The groined vault is formed by the intersection of two barrel-vaults (Fig. 47). When several compartments of groined vaulting are placed together over an oblong plan, a double advantage is secured. Lateral windows can be carried up to the full height of the vaulting instead of being stopped below its springing; and the weight and thrust of the vaulting are concentrated upon a number of isolated points instead of being exerted along the whole extent of the side walls, as with the barrel-vault. The Romans saw that it was sufficient to dispose the masonry at these points in masses at right angles to the length of the hall, to best resist the lateral thrust of the vault. This appears clearly in the plan of the Basilica of Constantine ([Fig. 58]).

The dome was in almost all Roman examples supported on a circular wall built up from the ground, as in the Pantheon ([Fig. 54]). The pendentive dome, sustained by four or eight arches over a square or octagonal plan, is not found in true Roman buildings.

The Romans made of the vault something more than a mere constructive device. It became in their hands an element of interior effect at least equally important with the arch and column. No style of architecture has ever evolved nobler forms of ceiling than the groined vault and the dome. Moreover, the use of vaulting made possible effects of unencumbered spaciousness and amplitude which could never be compassed by any combination of piers and columns. It also assured to the Roman monuments a duration and a freedom from danger of destruction by fire impossible with any wooden-roofed architecture, however noble its form or careful its execution.

CONSTRUCTION. The constructive methods of the Romans varied with the conditions and resources of different provinces, but were everywhere dominated by the same practical spirit. Their vaulted architecture demanded for the support of its enormous weights and for resistance to its disruptive thrusts, piers and buttresses of great mass. To construct these wholly of cut stone appeared preposterous and wasteful to the Roman. Italy abounds in clay, lime, and a volcanic product, pozzolana (from Puteoli or Pozzuoli, where it has always been obtained in large quantities), which makes an admirable hydraulic cement. With these materials it was possible to employ unskilled labor for the great bulk of this massive masonry, and to erect with the greatest rapidity and in the most economical manner those stupendous piles which, even in their ruin, excite the admiration of every beholder.

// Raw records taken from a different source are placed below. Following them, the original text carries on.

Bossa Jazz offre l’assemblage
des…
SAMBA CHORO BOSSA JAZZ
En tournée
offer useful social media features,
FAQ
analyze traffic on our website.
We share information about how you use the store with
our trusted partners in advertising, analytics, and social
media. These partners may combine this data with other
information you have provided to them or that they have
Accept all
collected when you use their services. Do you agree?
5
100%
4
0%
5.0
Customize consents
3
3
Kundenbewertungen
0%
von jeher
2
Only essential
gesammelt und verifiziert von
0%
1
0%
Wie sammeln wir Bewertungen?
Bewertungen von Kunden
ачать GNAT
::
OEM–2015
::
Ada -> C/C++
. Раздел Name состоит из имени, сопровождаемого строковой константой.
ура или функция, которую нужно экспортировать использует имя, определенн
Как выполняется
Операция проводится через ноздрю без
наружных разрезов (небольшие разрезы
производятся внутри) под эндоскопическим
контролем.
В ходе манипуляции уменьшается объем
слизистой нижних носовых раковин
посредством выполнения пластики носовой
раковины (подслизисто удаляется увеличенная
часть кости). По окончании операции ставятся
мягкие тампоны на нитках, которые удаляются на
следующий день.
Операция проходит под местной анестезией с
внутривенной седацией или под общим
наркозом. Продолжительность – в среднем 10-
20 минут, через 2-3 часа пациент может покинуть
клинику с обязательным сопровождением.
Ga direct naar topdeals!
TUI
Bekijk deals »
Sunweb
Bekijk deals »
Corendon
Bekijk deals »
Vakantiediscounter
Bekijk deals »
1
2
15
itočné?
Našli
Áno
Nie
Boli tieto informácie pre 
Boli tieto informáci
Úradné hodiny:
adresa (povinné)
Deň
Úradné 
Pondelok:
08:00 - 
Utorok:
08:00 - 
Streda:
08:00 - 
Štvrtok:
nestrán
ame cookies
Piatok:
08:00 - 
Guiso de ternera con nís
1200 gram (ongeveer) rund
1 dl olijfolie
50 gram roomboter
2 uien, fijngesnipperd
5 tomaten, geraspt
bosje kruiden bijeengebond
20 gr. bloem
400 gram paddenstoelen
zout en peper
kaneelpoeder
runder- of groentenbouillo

FIG. 48.—ROMAN WALL MASONRY.

a, Brickwork; b, Tufa ashlar; r, Opus reticulatum; i, Opus incertum.

STONE, CONCRETE, AND BRICK MASONRY. For buildings of an externally decorative character such as temples, arches of triumph, and amphitheatres, as well as in all places where brick and concrete were not easily obtained, stone was employed. The walls were built by laying up the inner and outer faces in ashlar or cut stone, and filling in the intermediate space with rubble (random masonry of uncut stone) laid up in cement, or with concrete of broken stone and cement dumped into the space in successive layers. The cement converted the whole into a conglomerate closely united with the face-masonry. In Syria and Egypt the local preference for stones of enormous size was gratified, and even surpassed, as in Herod’s terrace-walls for the temple at Jerusalem ([p. 41]), and in the splendid structures of Palmyra and Baalbec. In Italy, however, stones of moderate size were preferred, and when blocks of unusual dimensions occur, they are in many cases marked with false joints, dividing them into apparently smaller blocks, lest they should dwarf the building by their large scale. The general use in the Augustan period of marble for a decorative lining or wainscot in interiors led in time to the objectionable practice of coating buildings of concrete with an apparel of sham marble masonry, by carving false joints upon an external veneer of thin slabs of that material. Ordinary concrete walls were frequently faced with small blocks of tufa, called, according to the manner of its application, opus reticulatum, opus incertum, opus spicatum, etc. (Fig. 48). In most cases, however, the facing was of carefully executed brickwork, covered sometimes by a coating of stucco. The bricks were large, measuring from one to two feet square where used for quoins or arches, but triangular where they served only as facings. Bricks were also used in the construction of skeleton ribs for concrete vaults of large span.

VAULTING. Here, as in the wall-masonry, economy and common sense devised methods extremely simple for accomplishing vast designs. While the smaller vaults were, so to speak, cast in concrete upon moulds made of rough boards, the enormous weight of the larger vaults precluded their being supported, while drying or “setting,” upon timber centrings built up from the ground. Accordingly, a skeleton of light ribs was first built on wooden centrings, and these ribs, when firmly “set,” became themselves supports for intermediate centrings on which to cast the concrete fillings between the ribs. The whole vault, once hardened, formed really a monolithic curved lintel, exerting no thrust whatever, so that the extraordinary precautions against lateral disruption practised by the Romans were, in fact, in many cases quite superfluous.